Der BGH gab jetzt der Beklagten in der Revision Recht und verneinte einen Unterlassungsanspruch. Das höchste deutsche Gericht zog zunächst das Rechtsstaatsprinzip aus Art. 20 Abs. 3 und die Unschuldsvermutung des Art. 6 Abs. 2 der Europäischen Menschenrechtskonvention für die Begründung des Urteils heran: Die Berichterstattung der Medien habe durchaus eine Stigmatisierung bewirkt und damit das Persönlichkeitsrecht des Klägers verletzt. Die Veröffentlichung der beanstandeten Berichte sei daher rechtswidrig gewesen. Allerdings sei durch den Zeitablauf eine andere Situation eingetreten.

Der BGH lehnte deshalb letztlich den Unterlassungsanspruch des Klägers ab.
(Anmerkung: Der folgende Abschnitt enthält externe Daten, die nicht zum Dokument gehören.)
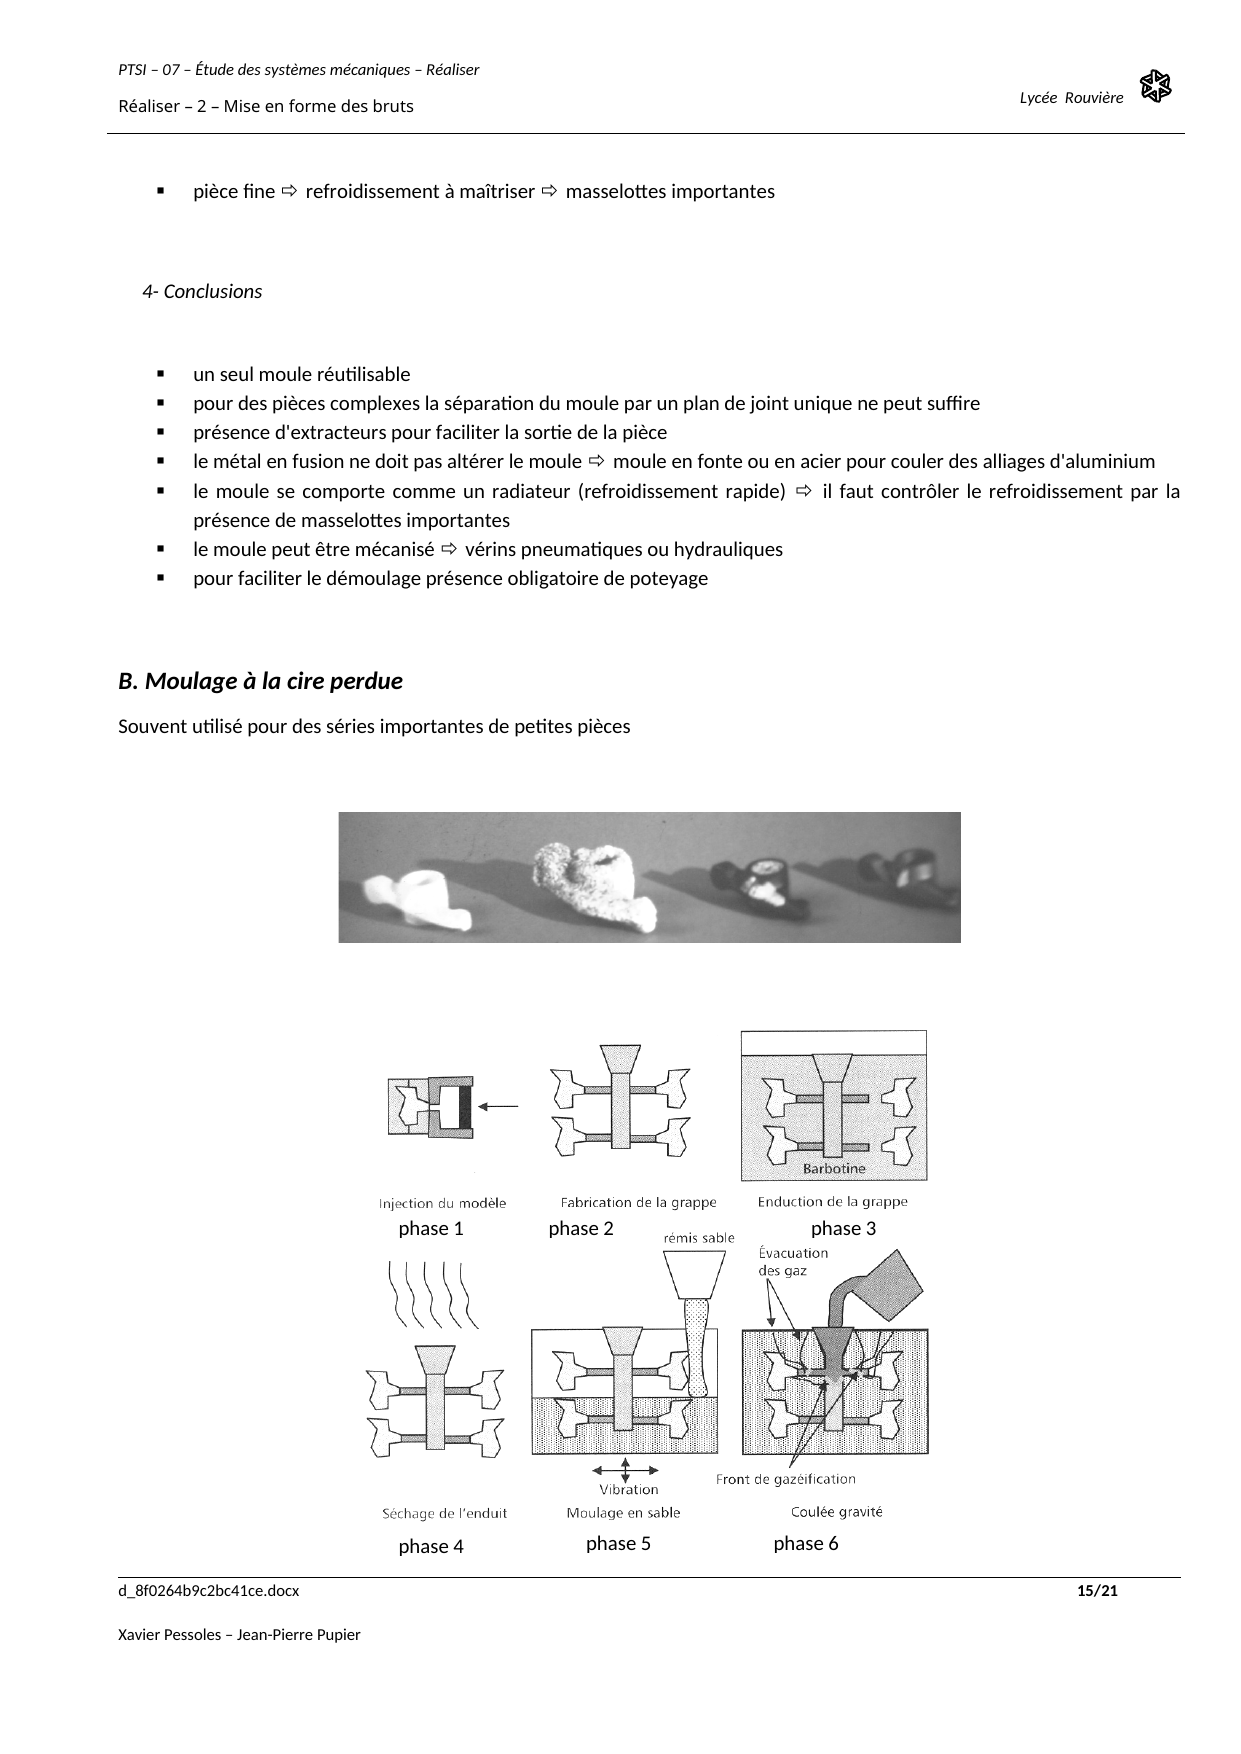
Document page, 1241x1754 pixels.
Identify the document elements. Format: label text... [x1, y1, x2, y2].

list le moule se comporte comme un radiateur (refroidissement rapide) il faut contrôler le refroidissement par la présence de masselottes importantes [156, 478, 1181, 532]
text Souvent utilisé pour des séries importantes de petites pièces [118, 713, 1181, 738]
list pour des pièces complexes la séparation du moule par un plan de joint unique ne peut suffire [156, 390, 1181, 416]
subtitle Conclusions [118, 278, 1181, 303]
subtitle Moulage à la cire perdue [118, 665, 1181, 696]
list le moule peut être mécanisé vérins pneumatiques ou hydrauliques [156, 536, 1181, 562]
list un seul moule réutilisable [156, 361, 1181, 387]
list pièce fine refroidissement à maîtriser masselottes importantes [156, 178, 1181, 203]
list pour faciliter le démoulage présence obligatoire de poteyage [156, 565, 1181, 591]
list présence d'extracteurs pour faciliter la sortie de la pièce [156, 419, 1181, 445]
list le métal en fusion ne doit pas altérer le moule moule en fonte ou en acier pour couler des alliages d'aluminium [156, 449, 1181, 474]
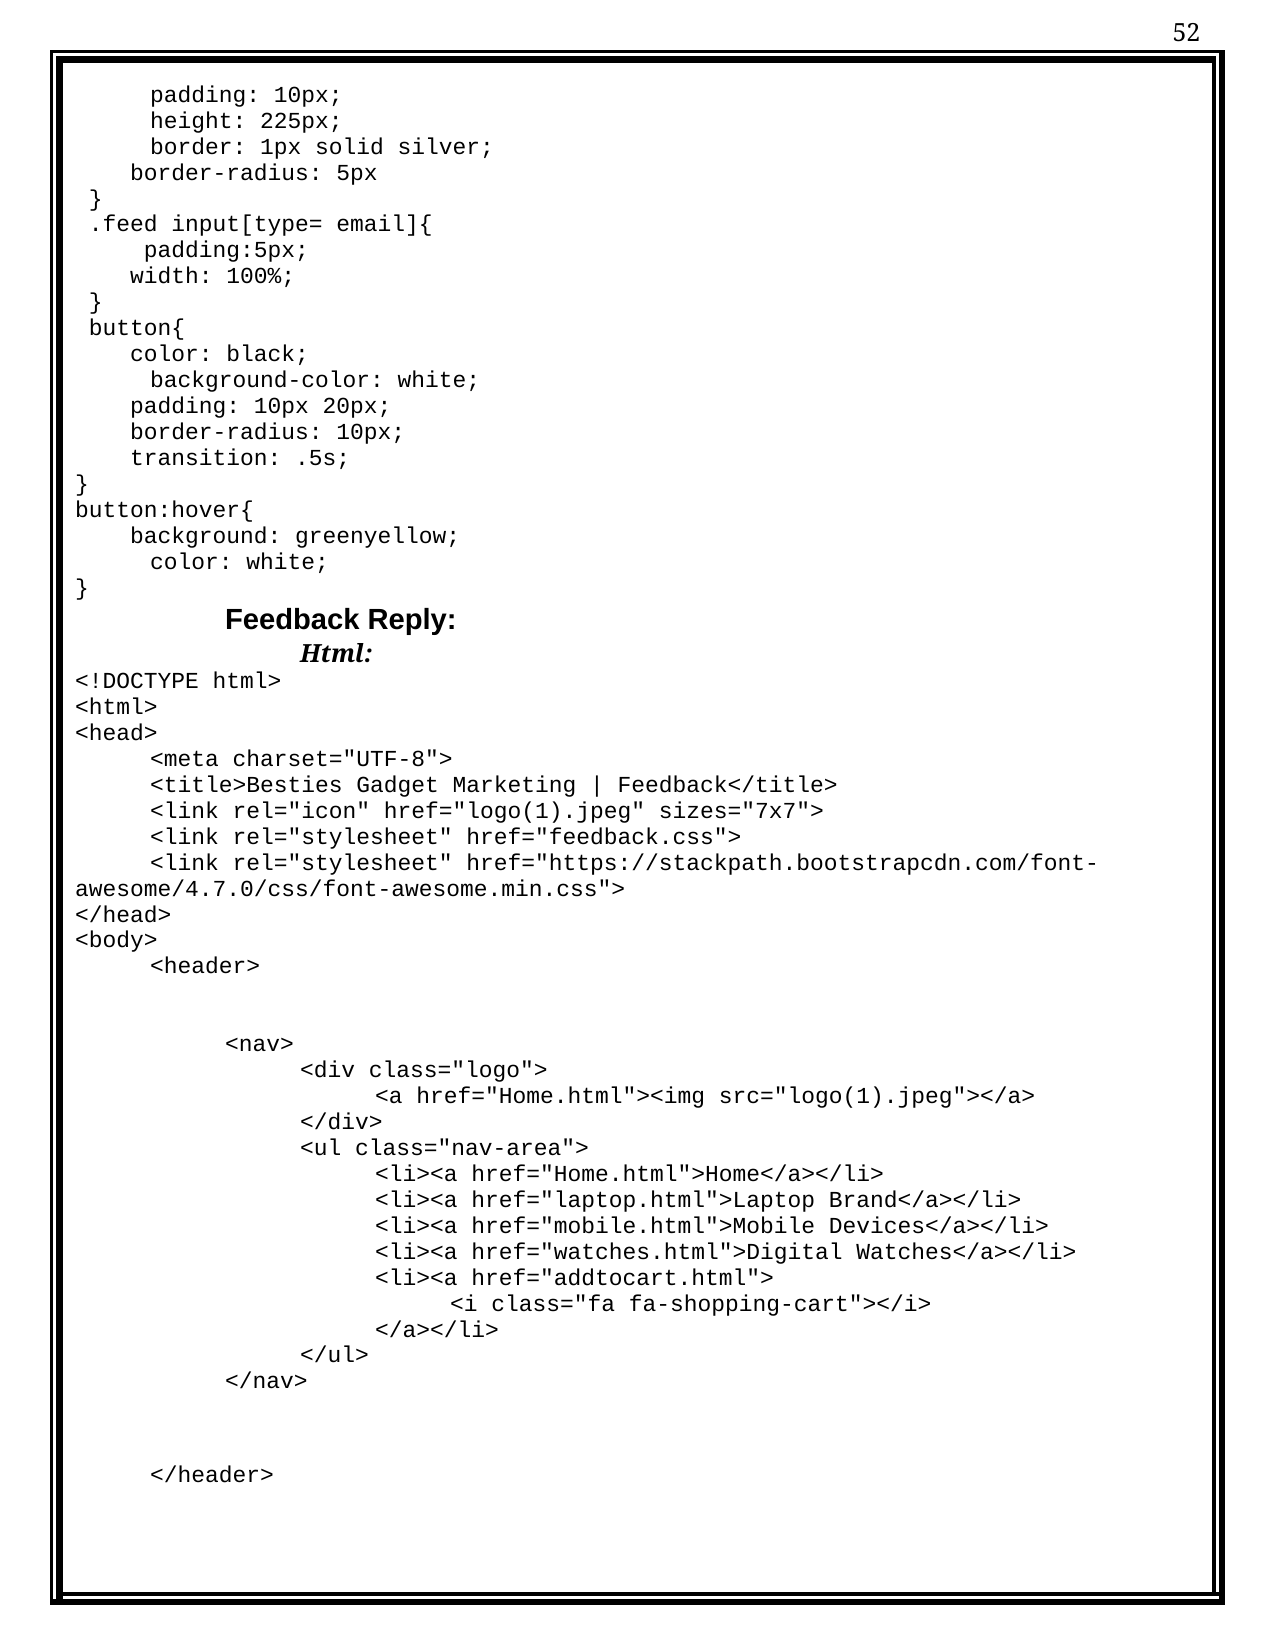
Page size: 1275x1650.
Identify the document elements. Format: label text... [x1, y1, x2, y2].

text } [75, 576, 1200, 602]
text } [75, 291, 1200, 317]
text <link rel="stylesheet" href="feedback.css"> [75, 825, 1200, 851]
text <li><a href="watches.html">Digital Watches</a></li> [75, 1240, 1200, 1266]
text <body> [75, 929, 1200, 955]
subtitle Feedback Reply: [150, 602, 1200, 635]
text background-color: white; [75, 368, 1200, 394]
text color: black; [75, 342, 1200, 368]
text <div class="logo"> [75, 1058, 1200, 1084]
text button{ [75, 317, 1200, 342]
text <a href="Home.html"><img src="logo(1).jpeg"></a> [75, 1084, 1200, 1110]
text padding:5px; [75, 239, 1200, 265]
text <!DOCTYPE html> [75, 669, 1200, 695]
text transition: .5s; [75, 446, 1200, 472]
text <link rel="stylesheet" href="https://stackpath.bootstrapcdn.com/font-awesome/4.7.0/css/font-awesome.min.css"> [75, 851, 1200, 903]
text color: white; [75, 550, 1200, 576]
text <header> [75, 955, 1200, 981]
text padding: 10px 20px; [75, 394, 1200, 420]
text border-radius: 10px; [75, 420, 1200, 446]
text <title>Besties Gadget Marketing | Feedback</title> [75, 773, 1200, 799]
text </a></li> [75, 1318, 1200, 1344]
text } [75, 187, 1200, 213]
text <link rel="icon" href="logo(1).jpeg" sizes="7x7"> [75, 799, 1200, 825]
text border-radius: 5px [75, 161, 1200, 187]
text </ul> [75, 1344, 1200, 1370]
text background: greenyellow; [75, 524, 1200, 550]
text .feed input[type= email]{ [75, 213, 1200, 239]
text </header> [75, 1464, 1200, 1490]
text <html> [75, 695, 1200, 721]
text width: 100%; [75, 265, 1200, 291]
text <nav> [75, 1033, 1200, 1058]
text <head> [75, 721, 1200, 747]
text <li><a href="addtocart.html"> [75, 1266, 1200, 1292]
text <i class="fa fa-shopping-cart"></i> [75, 1292, 1200, 1318]
text } [75, 472, 1200, 498]
text </nav> [75, 1370, 1200, 1396]
text <li><a href="mobile.html">Mobile Devices</a></li> [75, 1214, 1200, 1240]
text height: 225px; [75, 109, 1200, 135]
text <li><a href="Home.html">Home</a></li> [75, 1162, 1200, 1188]
text Html: [225, 635, 1200, 669]
text </head> [75, 903, 1200, 929]
text <meta charset="UTF-8"> [75, 747, 1200, 773]
text <li><a href="laptop.html">Laptop Brand</a></li> [75, 1188, 1200, 1214]
text border: 1px solid silver; [75, 135, 1200, 161]
text <ul class="nav-area"> [75, 1136, 1200, 1162]
text padding: 10px; [75, 83, 1200, 109]
text button:hover{ [75, 498, 1200, 524]
text </div> [75, 1110, 1200, 1136]
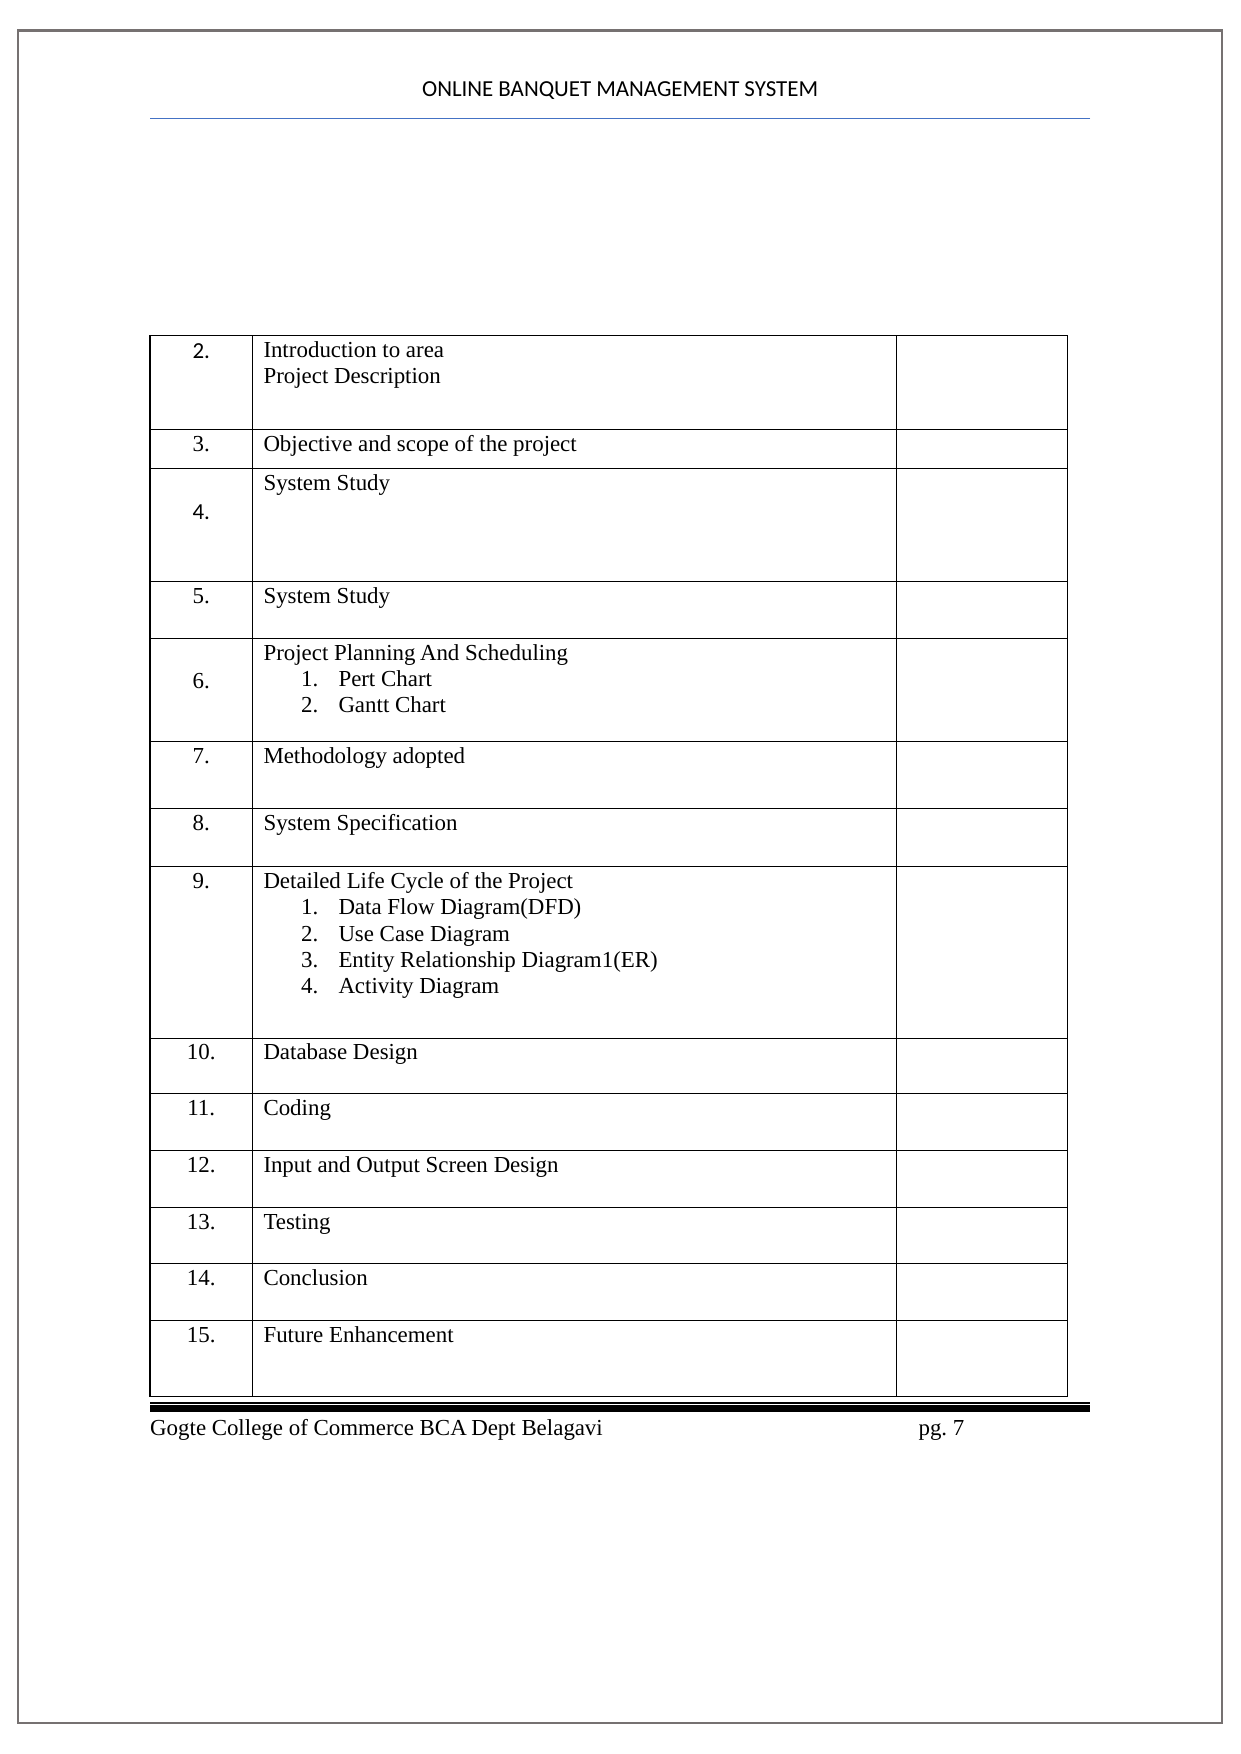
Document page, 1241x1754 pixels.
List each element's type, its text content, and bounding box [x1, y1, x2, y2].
Denn nachdem das Protokoll über die Vernehmung des Beschuldigten vor dem Haftrichter in der Hauptverhandlung verlesen wurde, sei eine aktuelle Berichterstattung zulässig gewesen - auch mit Einbeziehung der beanstandeten Äußerungen. Die für einen solchen Anspruch auf Unterlassung erforderliche Wiederholungsgefahr sah das Gericht nicht - weder aufgrund eines damaligen als auch aufgrund eines neu entstandenen Anspruchs. Es seien auch keine Umstände ersichtlich, warum der damalige Angeklagte jetzt eine erneute Berichterstattung zu befürchten habe.

In drei weiteren Verfahren gab der BGH jedoch dem Kläger Recht: Hier ging es um die Berichterstattung über angebliche Vorfälle aus dem Jahr 2001, die durch Aussagen einer früheren Freundin kurz nach Inhaftierung des Fernsehmoderators bekannt wurden. Hierüber hätte wegen eines fehlenden Mindestbestands an Beweisen überhaupt nicht berichtet werden dürfen.